Der Wikimedia-Stiftung ist das Problem hinlänglich bekannt, das zeigt der Jahresbericht. Und sie hat mehrere Projekte begonnen, die den Schwund aufhalten sollen. Die Umsetzung dauert allerdings.
Problem Nummer 1: die Technik. Wer einen Artikel anlegen oder bearbeiten will, kann nicht einfach einen Button anklicken und loslegen. Denn die Texte sind in einer Syntax geschrieben, die sich zwar auch ohne Informatik-Studium leicht erlernen lässt, aber viele neue Nutzer abschreckt.
Deswegen arbeitet die Wikimedia-Stiftung an einem sogenannten „Visual Editor“, also einem Bearbeitungsprogramm, das sich so leicht bedienen lassen soll wie eine herkömmliche Textverarbeitung. Das Prinzip lautet: Was Du siehst, ist das, was Du auch bekommst. Allerdings hinkt Wikimedia dem ursprünglichen Zeitplan hinterher; erst kürzlich stellte die Stiftung einen Prototypen vor, bis zu einer breiten Einführung dürften noch viele Monate vergehen.
Problem Nummer 2: der Mangel an Vielfalt. Nur knapp 10 Prozent der Mitarbeiter sind weiblich. Und Mitarbeiter aus dem „Süden der Welt“ seien ebenfalls unterrepräsentiert, mahnt die Wikimedia-Stiftung. Die Geschlechterkluft will sie indirekt verkleinern, indem sie Schulungen anbietet, in denen mindestens 50 Prozent der Teilnehmer Frauen sind.

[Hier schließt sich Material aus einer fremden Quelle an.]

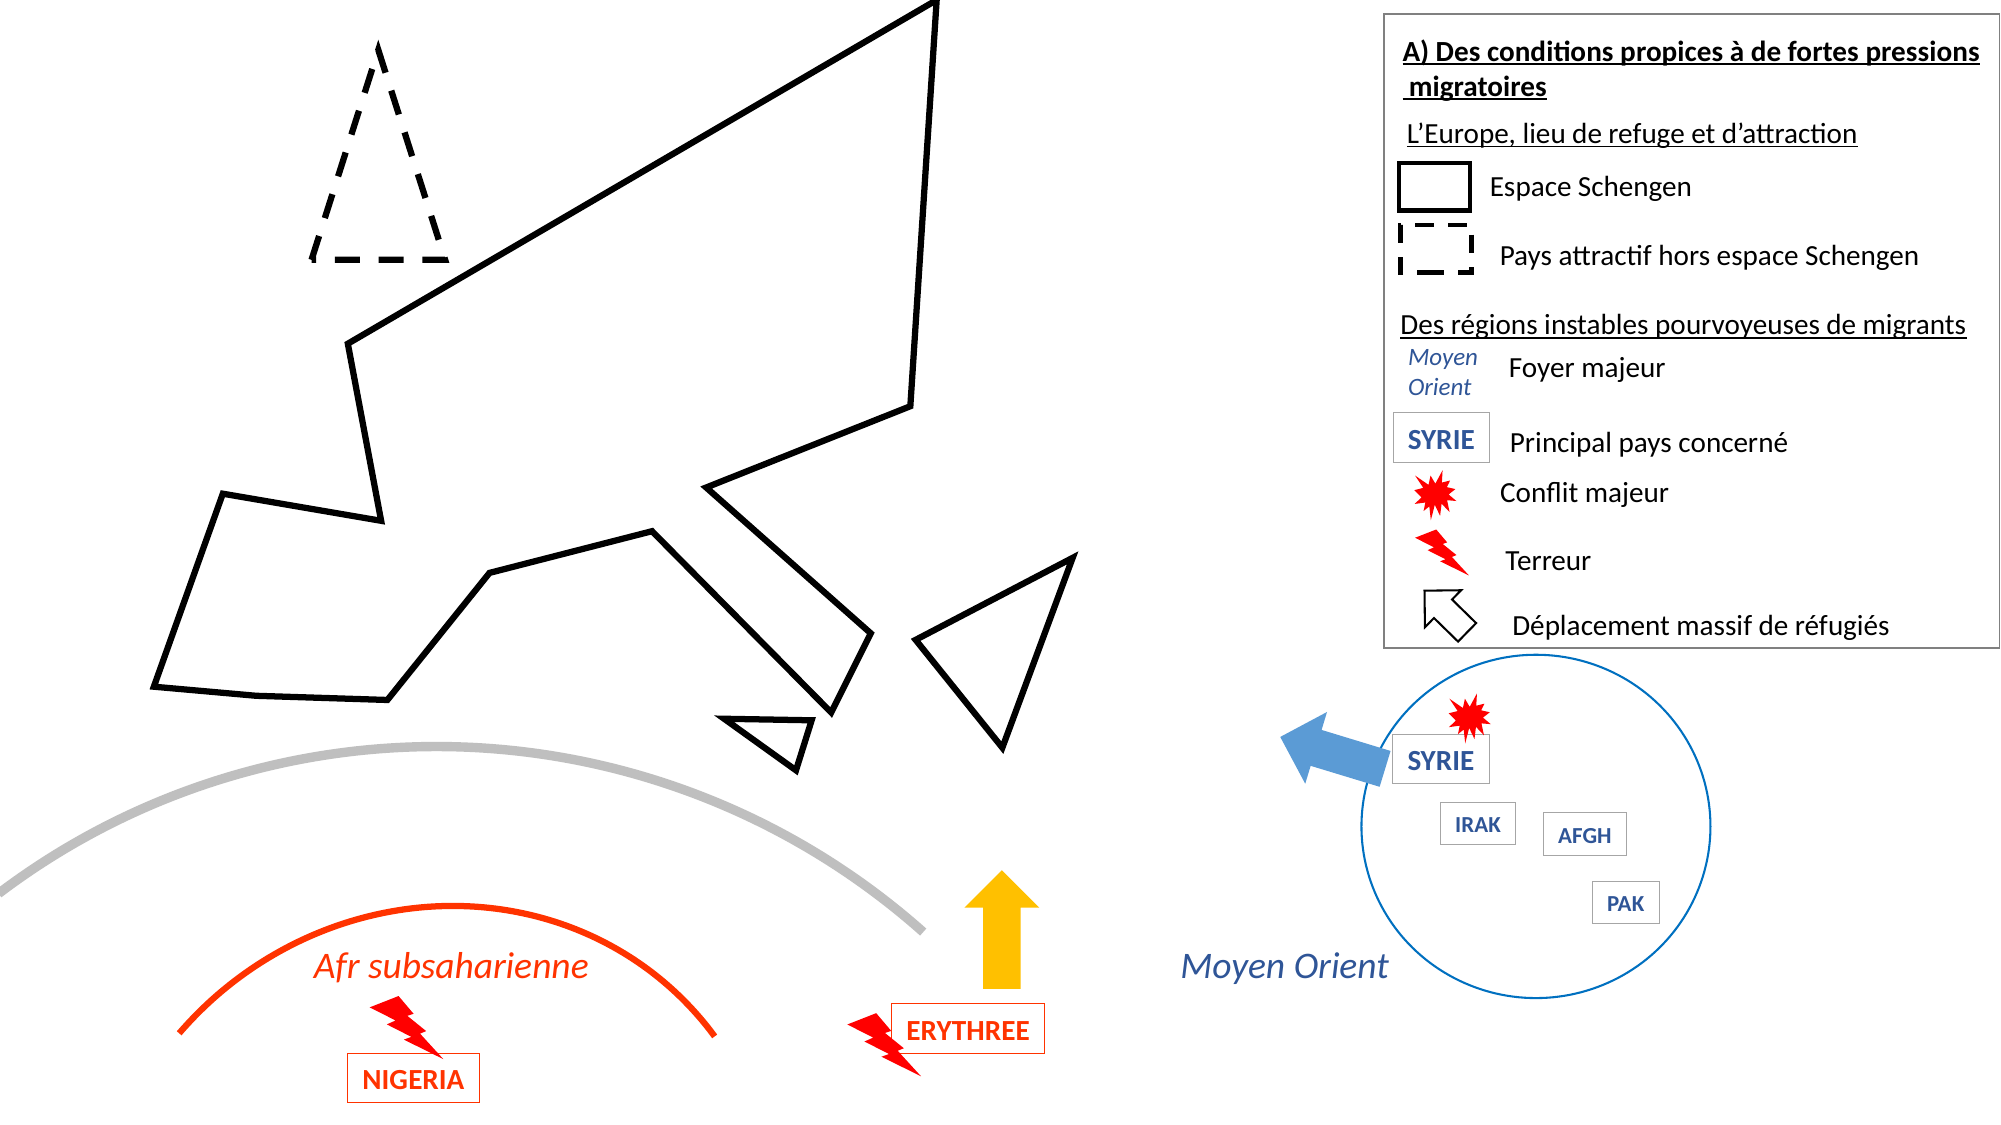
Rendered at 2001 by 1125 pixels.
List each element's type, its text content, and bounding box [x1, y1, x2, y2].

text_box SYRIE [1393, 412, 1490, 463]
text_box [1423, 589, 1478, 644]
text_box [1445, 692, 1494, 744]
text_box [178, 941, 716, 1125]
text_box [720, 717, 814, 772]
text_box Espace Schengen [1475, 160, 1708, 211]
text_box Terreur [1490, 533, 1607, 584]
text_box [1411, 469, 1460, 521]
text_box [1383, 13, 2000, 649]
text_box PAK [1592, 881, 1660, 924]
text_box [1398, 162, 1471, 211]
text_box [1399, 224, 1472, 273]
text_box Pays attractif hors espace Schengen [1485, 229, 1935, 279]
text_box ERYTHREE [891, 1003, 1045, 1054]
text_box [316, 905, 587, 933]
text_box [0, 746, 924, 1125]
text_box Moyen Orient [1393, 332, 1499, 408]
text_box Principal pays concerné [1495, 415, 1804, 466]
text_box Déplacement massif de réfugiés [1497, 598, 1906, 649]
text_box L’Europe, lieu de refuge et d’attraction [1392, 110, 1873, 157]
text_box [914, 555, 1075, 750]
text_box A) Des conditions propices à de fortes pressions migratoires [1387, 24, 1996, 110]
text_box IRAK [1440, 802, 1516, 845]
text_box Conflit majeur [1485, 465, 1685, 516]
text_box [1360, 653, 1712, 1000]
text_box AFGH [1543, 812, 1627, 856]
text_box [152, 0, 938, 715]
text_box Moyen Orient [1165, 933, 1405, 994]
text_box [961, 868, 1042, 990]
text_box Foyer majeur [1494, 341, 1681, 391]
text_box [1412, 528, 1470, 577]
text_box [844, 1011, 922, 1078]
text_box [310, 46, 447, 261]
text_box NIGERIA [347, 1053, 480, 1103]
text_box Des régions instables pourvoyeuses de migrants [1385, 298, 2000, 348]
text_box Afr subsaharienne [298, 933, 604, 994]
text_box [367, 994, 445, 1061]
text_box [1278, 709, 1392, 789]
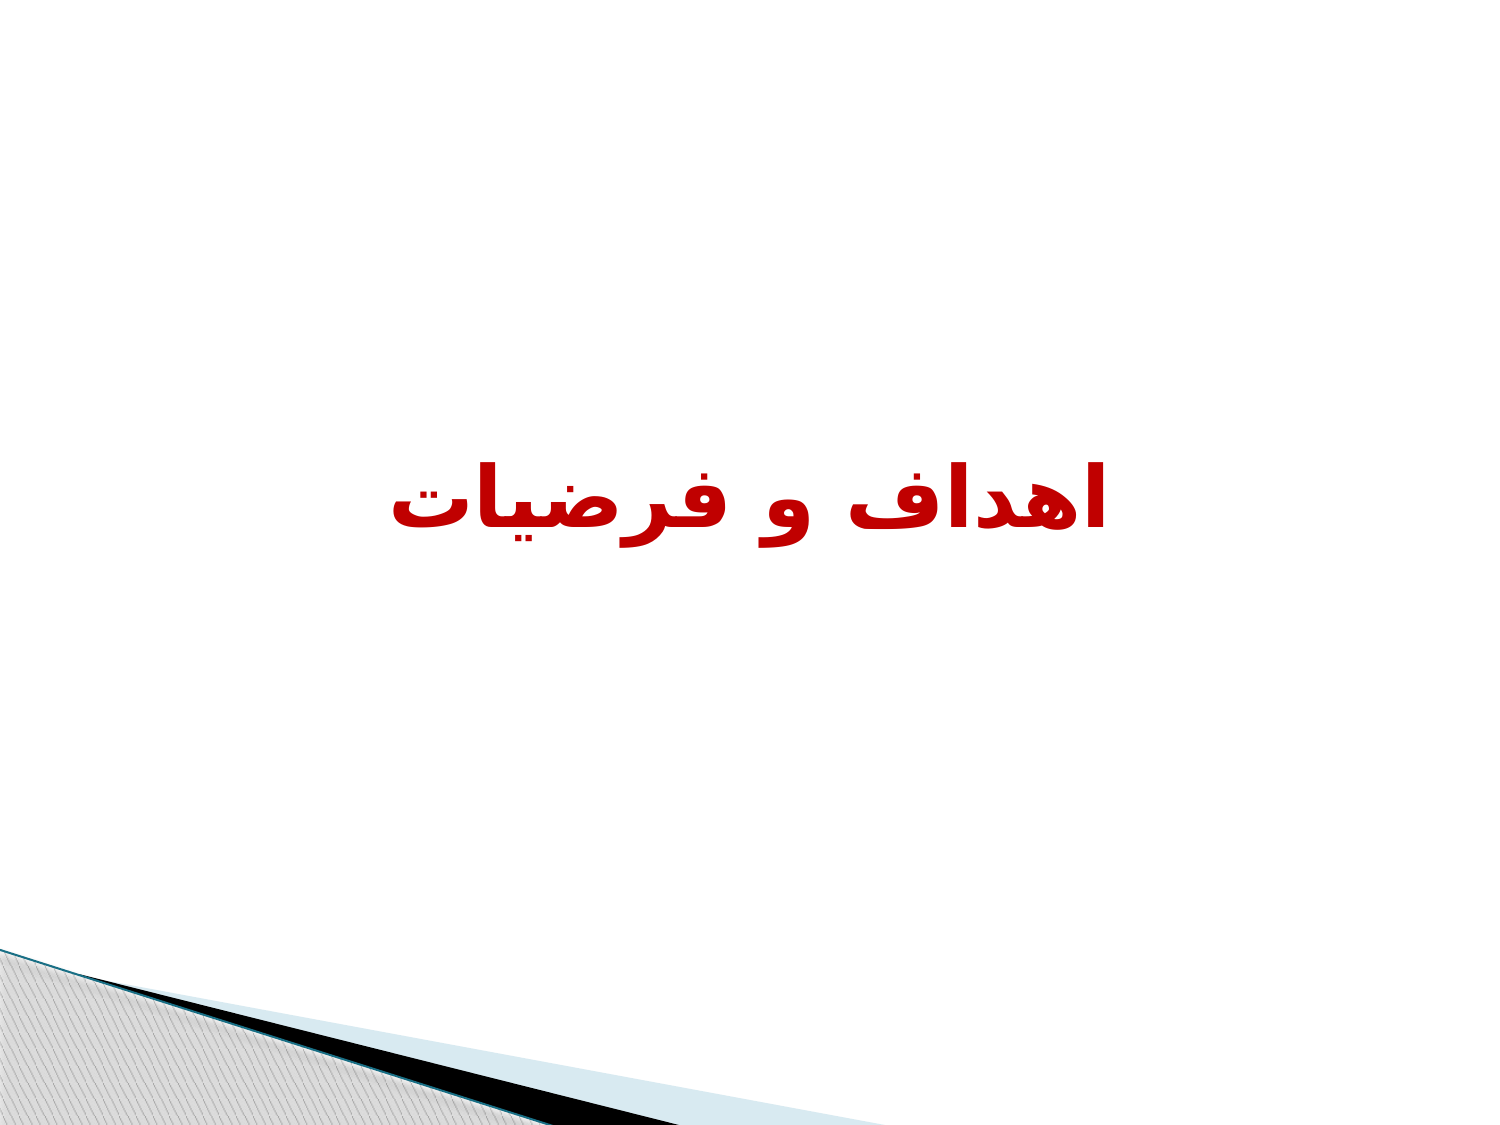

Und in einigen Entwicklungs- und Schwellenländern kooperiert sie mit Mobilfunk-Anbietern, um Handy-Nutzern einen kostenlosen Zugang zum Lexikon zu ermöglichen („Wikipedia Zero“).
Problem Nummer 3: Das Internet wird mobiler, Wikipedia ist aber auf die Nutzung am PC ausgelegt. Die mobile Website ist mittlerweile überarbeitet worden, zudem gibt es Smartphone-Apps. Künftig sollen Nutzer mit dem mobilen Gerät leichter Fotos hochladen und auf dem Mini-Bildschirm Aufgaben erledigen können.
Um diese Ziele zu erreichen, stellt die Stiftung kräftig ein. Die Belegschaft soll im laufenden Geschäftsjahr deutlich von 119 auf 174 Mitarbeiter wachsen. Die Ausgaben steigen von 27,2 auf 42,1 Millionen Dollar. Gleichzeitig will das spendenbasierte Projekt seine Einnahmen aber auch um ein Drittel auf 46,1 Millionen Dollar steigern. Das Wissen der Welt lässt sich nicht zum Nulltarif sammeln und bewahren.